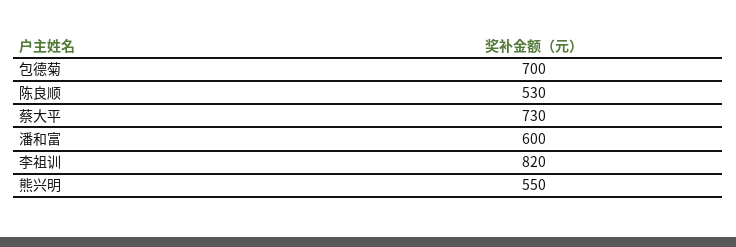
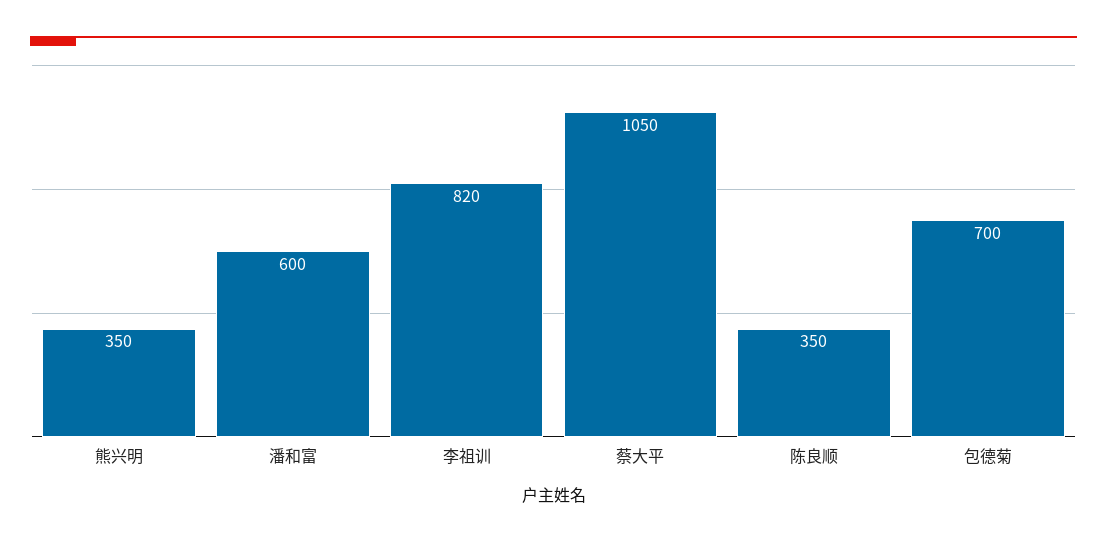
  {
    "包德菊": 700,
-   "陈良顺": 530,
+   "陈良顺": 350,
-   "蔡大平": 730,
+   "蔡大平": 1050,
    "潘和富": 600,
    "李祖训": 820,
-   "熊兴明": 550
+   "熊兴明": 350
  }

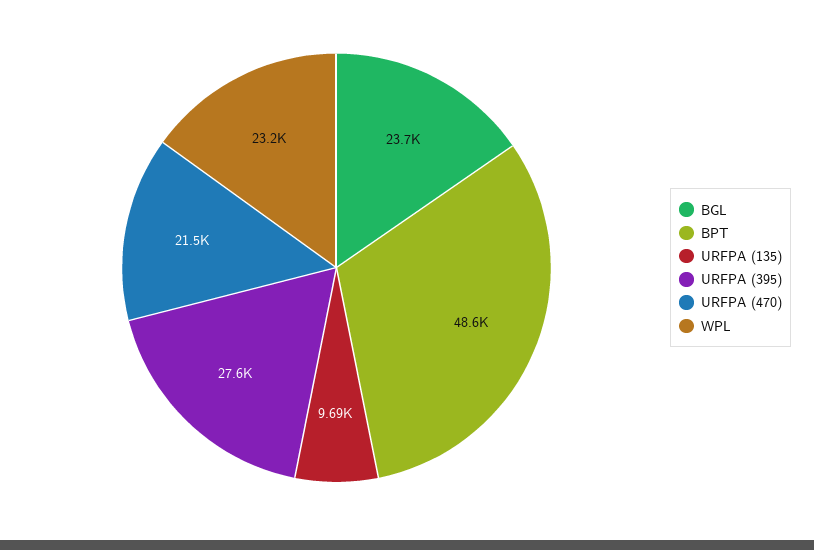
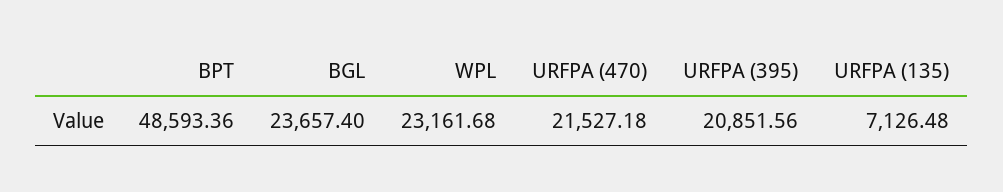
  {
    "BGL": 23657.4,
    "BPT": 48593.36,
-   "URFPA (135)": 9690,
+   "URFPA (135)": 7126.48,
-   "URFPA (395)": 27600,
+   "URFPA (395)": 20851.56,
    "URFPA (470)": 21527.18,
    "WPL": 23161.68
  }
== == ==
Task brief |
I'd like the material duplicated exactly, without its pictures.

Exercise solution |
  {
    "包德菊": 700,
-   "陈良顺": 530,
+   "陈良顺": 350,
-   "蔡大平": 730,
+   "蔡大平": 1050,
    "潘和富": 600,
    "李祖训": 820,
-   "熊兴明": 550
+   "熊兴明": 350
  }

  {
    "BGL": 23657.4,
    "BPT": 48593.36,
-   "URFPA (135)": 9690,
+   "URFPA (135)": 7126.48,
-   "URFPA (395)": 27600,
+   "URFPA (395)": 20851.56,
    "URFPA (470)": 21527.18,
    "WPL": 23161.68
  }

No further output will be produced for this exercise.